By Wisdom JONNY-NUEKPE
The National Seed Trade Association of Ghana (NaSTAG) has raised concerns over the precarious state of the country’s seed industry, urging stakeholders to implement urgent policies to revitalise the sector and unlock its potential.
NaSTAG has revealed that the domestic seed industry, despite having a potential market value of over US$500million, is underperforming significantly with a large portion of the country’s seed needs being met through imports.
NaSTAG president Dr. Amos Azinu disclosed to B&FT that while the global seed market is worth over US$70billion Africa accounts for just US$1.9billion, with Ghana playing a minimal role in the global industry.
He stated that this does not bode well for the local industry, despite its significant potential and favourable climate for growth.
Call on MoFA
The association, in a letter to sector minister designate Mr.
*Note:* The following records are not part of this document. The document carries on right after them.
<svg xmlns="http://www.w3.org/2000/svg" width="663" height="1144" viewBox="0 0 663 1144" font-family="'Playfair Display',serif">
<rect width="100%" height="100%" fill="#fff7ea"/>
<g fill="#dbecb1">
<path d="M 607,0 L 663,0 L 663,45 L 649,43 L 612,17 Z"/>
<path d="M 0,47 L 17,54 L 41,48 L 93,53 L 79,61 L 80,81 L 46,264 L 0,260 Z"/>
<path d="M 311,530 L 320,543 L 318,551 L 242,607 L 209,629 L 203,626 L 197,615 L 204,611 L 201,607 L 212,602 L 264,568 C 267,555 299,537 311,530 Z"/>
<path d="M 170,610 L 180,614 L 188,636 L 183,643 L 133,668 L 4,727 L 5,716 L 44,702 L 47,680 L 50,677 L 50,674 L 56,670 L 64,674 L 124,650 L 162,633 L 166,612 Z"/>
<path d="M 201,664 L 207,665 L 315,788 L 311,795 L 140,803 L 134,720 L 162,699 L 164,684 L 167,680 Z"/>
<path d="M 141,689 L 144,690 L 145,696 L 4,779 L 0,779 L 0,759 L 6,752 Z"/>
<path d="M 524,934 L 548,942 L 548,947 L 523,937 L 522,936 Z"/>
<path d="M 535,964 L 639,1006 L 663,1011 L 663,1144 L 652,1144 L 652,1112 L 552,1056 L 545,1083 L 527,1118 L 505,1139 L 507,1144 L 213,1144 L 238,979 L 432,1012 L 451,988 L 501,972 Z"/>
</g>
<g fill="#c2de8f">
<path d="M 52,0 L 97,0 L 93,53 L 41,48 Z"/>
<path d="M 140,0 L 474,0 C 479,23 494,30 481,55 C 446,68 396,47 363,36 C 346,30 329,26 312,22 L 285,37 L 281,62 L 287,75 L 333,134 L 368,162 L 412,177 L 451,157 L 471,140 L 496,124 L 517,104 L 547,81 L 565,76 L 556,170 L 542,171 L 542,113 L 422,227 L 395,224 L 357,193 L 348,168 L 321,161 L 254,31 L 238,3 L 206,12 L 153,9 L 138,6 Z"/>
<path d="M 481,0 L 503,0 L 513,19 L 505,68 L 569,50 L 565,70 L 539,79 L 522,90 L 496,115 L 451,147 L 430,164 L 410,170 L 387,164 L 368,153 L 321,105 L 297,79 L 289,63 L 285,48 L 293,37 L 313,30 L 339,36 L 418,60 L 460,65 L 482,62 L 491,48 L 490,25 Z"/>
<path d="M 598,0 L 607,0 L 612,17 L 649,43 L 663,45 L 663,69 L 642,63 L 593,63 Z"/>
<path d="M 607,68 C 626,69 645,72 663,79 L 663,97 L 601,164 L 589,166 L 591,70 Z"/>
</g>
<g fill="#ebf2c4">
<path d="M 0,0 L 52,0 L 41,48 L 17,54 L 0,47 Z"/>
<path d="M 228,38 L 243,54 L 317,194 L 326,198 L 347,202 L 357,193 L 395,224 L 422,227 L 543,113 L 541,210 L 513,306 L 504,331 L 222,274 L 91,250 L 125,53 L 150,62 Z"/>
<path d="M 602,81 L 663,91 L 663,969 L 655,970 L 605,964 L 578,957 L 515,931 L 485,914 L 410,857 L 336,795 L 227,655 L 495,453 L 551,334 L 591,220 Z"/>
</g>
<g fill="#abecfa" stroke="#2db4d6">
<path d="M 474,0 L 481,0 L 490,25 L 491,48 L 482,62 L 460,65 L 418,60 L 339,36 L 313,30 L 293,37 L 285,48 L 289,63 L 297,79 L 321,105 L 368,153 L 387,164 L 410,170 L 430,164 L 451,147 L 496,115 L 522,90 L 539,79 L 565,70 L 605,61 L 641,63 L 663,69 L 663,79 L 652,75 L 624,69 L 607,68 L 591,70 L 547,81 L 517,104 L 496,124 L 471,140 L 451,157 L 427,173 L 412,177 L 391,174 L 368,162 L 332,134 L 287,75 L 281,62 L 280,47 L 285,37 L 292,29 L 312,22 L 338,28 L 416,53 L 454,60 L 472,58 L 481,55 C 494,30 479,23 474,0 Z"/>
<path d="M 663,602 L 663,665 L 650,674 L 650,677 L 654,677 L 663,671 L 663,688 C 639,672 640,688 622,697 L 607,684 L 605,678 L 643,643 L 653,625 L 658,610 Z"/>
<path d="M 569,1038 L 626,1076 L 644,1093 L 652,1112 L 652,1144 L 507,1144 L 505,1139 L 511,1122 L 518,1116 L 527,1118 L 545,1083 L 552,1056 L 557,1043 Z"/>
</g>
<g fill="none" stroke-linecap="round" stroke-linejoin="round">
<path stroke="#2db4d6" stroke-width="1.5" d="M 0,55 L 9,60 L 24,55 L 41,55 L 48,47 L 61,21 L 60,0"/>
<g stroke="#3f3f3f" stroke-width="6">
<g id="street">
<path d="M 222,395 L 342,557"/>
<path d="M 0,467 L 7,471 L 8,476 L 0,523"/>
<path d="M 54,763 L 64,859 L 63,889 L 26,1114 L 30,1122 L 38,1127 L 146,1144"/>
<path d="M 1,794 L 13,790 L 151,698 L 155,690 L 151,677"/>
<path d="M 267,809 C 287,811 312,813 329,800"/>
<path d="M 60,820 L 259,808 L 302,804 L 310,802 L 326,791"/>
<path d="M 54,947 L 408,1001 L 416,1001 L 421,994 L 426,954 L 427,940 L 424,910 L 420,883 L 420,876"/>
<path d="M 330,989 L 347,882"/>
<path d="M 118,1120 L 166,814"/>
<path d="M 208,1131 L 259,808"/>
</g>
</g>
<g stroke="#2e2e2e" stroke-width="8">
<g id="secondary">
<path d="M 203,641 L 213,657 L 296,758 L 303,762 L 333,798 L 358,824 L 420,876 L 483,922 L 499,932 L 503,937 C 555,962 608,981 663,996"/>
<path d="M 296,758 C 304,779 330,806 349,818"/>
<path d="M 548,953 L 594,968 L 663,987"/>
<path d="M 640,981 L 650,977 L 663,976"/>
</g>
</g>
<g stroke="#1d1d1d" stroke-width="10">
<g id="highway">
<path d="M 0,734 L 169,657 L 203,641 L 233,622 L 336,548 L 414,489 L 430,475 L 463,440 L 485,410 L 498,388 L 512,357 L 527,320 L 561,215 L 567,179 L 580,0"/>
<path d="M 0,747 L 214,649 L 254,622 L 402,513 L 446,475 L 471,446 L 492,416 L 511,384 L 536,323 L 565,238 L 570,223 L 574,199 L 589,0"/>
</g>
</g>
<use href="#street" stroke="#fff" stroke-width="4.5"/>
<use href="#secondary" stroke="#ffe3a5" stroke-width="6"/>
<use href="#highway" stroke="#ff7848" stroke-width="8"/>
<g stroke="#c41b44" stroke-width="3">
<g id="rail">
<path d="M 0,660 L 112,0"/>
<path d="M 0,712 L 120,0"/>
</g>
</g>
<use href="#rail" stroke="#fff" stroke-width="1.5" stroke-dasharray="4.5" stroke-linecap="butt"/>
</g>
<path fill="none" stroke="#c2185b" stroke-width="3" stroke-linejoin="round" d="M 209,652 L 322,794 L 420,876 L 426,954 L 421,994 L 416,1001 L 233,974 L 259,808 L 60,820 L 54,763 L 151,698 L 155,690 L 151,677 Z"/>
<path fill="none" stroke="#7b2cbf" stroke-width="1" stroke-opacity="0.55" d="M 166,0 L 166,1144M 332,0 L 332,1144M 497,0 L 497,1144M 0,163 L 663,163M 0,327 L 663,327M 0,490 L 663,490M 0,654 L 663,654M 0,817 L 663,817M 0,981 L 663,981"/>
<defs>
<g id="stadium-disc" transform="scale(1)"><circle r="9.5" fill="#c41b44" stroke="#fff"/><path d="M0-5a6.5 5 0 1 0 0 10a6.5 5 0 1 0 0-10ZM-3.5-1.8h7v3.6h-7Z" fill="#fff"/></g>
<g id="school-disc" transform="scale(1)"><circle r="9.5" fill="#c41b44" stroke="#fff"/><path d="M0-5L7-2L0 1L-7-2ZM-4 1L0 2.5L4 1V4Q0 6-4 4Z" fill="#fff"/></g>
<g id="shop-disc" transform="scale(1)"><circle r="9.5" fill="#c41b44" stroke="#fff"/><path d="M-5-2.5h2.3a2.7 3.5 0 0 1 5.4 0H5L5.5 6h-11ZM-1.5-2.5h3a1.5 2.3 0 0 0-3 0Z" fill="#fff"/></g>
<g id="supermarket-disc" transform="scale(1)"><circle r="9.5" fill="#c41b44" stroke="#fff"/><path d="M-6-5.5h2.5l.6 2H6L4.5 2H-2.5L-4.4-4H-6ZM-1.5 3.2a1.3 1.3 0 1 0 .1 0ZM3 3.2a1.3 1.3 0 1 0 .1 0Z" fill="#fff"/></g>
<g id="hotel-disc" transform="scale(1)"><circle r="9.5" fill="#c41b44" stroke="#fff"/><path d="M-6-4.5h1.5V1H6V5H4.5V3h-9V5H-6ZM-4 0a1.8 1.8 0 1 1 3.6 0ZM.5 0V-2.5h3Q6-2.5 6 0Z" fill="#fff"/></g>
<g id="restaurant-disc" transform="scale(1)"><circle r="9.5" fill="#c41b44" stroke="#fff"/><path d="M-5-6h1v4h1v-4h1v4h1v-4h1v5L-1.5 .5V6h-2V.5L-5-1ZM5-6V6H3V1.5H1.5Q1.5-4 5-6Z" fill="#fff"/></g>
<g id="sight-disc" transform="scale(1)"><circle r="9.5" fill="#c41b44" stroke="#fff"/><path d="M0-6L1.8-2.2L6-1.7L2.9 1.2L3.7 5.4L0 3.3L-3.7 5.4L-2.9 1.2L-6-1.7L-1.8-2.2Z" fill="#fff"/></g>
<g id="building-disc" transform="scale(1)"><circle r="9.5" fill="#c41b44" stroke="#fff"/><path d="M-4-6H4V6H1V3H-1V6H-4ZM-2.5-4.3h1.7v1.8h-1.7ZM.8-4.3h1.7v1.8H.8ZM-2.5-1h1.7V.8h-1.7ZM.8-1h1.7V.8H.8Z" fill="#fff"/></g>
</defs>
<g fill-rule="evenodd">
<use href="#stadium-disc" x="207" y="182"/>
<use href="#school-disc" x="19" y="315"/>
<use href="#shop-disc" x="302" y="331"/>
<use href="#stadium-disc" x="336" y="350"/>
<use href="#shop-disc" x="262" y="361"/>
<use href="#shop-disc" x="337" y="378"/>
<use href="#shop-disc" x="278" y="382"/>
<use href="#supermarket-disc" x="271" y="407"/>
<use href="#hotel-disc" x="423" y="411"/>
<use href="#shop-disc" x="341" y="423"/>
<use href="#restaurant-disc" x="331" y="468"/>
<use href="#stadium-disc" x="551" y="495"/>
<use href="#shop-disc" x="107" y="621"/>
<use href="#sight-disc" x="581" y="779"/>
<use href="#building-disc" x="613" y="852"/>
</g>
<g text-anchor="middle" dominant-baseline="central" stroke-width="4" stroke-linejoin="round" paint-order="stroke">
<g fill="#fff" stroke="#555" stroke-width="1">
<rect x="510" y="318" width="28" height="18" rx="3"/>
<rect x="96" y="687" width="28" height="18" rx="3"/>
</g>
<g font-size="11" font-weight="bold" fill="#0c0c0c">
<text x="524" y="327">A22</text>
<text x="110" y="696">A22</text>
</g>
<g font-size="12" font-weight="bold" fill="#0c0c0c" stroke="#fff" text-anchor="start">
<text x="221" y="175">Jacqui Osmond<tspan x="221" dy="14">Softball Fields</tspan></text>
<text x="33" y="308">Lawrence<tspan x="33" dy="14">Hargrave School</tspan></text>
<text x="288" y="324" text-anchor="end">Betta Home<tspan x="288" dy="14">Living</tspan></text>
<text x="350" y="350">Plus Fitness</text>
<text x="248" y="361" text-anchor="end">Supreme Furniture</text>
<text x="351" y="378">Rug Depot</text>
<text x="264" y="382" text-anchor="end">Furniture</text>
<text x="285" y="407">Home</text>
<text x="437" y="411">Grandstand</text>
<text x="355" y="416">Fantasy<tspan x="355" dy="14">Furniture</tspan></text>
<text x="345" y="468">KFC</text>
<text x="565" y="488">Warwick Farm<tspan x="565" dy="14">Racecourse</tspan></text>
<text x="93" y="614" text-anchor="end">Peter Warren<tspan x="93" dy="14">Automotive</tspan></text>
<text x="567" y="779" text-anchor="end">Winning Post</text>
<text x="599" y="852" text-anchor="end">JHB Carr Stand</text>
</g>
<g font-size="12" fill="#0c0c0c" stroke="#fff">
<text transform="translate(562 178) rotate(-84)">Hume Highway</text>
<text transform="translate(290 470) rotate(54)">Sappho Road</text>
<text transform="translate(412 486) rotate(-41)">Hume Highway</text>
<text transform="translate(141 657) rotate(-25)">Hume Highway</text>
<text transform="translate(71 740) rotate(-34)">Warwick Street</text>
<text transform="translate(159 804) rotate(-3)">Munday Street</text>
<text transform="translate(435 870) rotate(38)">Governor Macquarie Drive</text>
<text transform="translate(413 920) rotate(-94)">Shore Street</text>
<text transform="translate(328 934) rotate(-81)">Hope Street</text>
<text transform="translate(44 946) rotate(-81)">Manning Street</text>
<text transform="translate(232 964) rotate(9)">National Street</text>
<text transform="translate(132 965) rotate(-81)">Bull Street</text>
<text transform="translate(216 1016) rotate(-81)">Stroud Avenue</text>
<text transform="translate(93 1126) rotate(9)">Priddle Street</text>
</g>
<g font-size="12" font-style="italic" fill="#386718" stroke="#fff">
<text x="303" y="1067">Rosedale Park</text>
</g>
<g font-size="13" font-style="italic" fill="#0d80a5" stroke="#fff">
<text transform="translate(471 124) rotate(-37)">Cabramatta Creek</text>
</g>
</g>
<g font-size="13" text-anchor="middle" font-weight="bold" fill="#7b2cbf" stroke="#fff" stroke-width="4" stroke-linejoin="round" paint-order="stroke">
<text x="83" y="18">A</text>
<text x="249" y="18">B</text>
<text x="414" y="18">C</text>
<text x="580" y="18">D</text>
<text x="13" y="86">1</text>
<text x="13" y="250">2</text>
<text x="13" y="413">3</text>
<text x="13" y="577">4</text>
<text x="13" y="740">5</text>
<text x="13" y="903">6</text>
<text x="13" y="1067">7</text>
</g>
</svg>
Eric Opoku, asked that the local seed industry be given priority as part of the new government’s key policies.
NaSTAG has recommended the Ministry of Food and Agriculture to establish three seed economic enclaves in the country’s southern, middle and northern regions.
These enclaves, the association argued, will streamline seed development, production, processing, storage and distribution.
According to NaSTAG, the enclaves will provide platforms for enhanced research and development, increased breeding programme funding as well as developing climate-resilient, nutritionally enhanced and locally adapted seed varieties.
“The implementation also requires forming a national seed sector development taskforce to help eradicate political merchants and opportunists who have no investment in the seed value chain. This initiative will reduce seed import dependence, improve food security and increase farmers’ income,” the letter recommended.
Other challenges
Ghana’s private seed sector remains underdeveloped, with limited investment, lack of incentives and regulatory hurdles hindering growth.
Only a few companies, according to the Association, engage in seed production and distribution, resulting in limited competition and innovation within the sector.
Poor management practices have plagued many seed enterprises; and challenges such as inefficient production planning, inadequate quality control and weak marketing strategies are widespread.
Limited access to credit, high interest rates and a lack of tailored financial products all hinder growth and innovation.
According to NaSTAG, inefficiencies in the seed sector have led to collaboration between seed merchants and government officials, giving rise to what is known as ‘Tonato’.
Indeed, public institutions responsible for seed regulation, research and distribution, the Association said, lack resources and efficiency.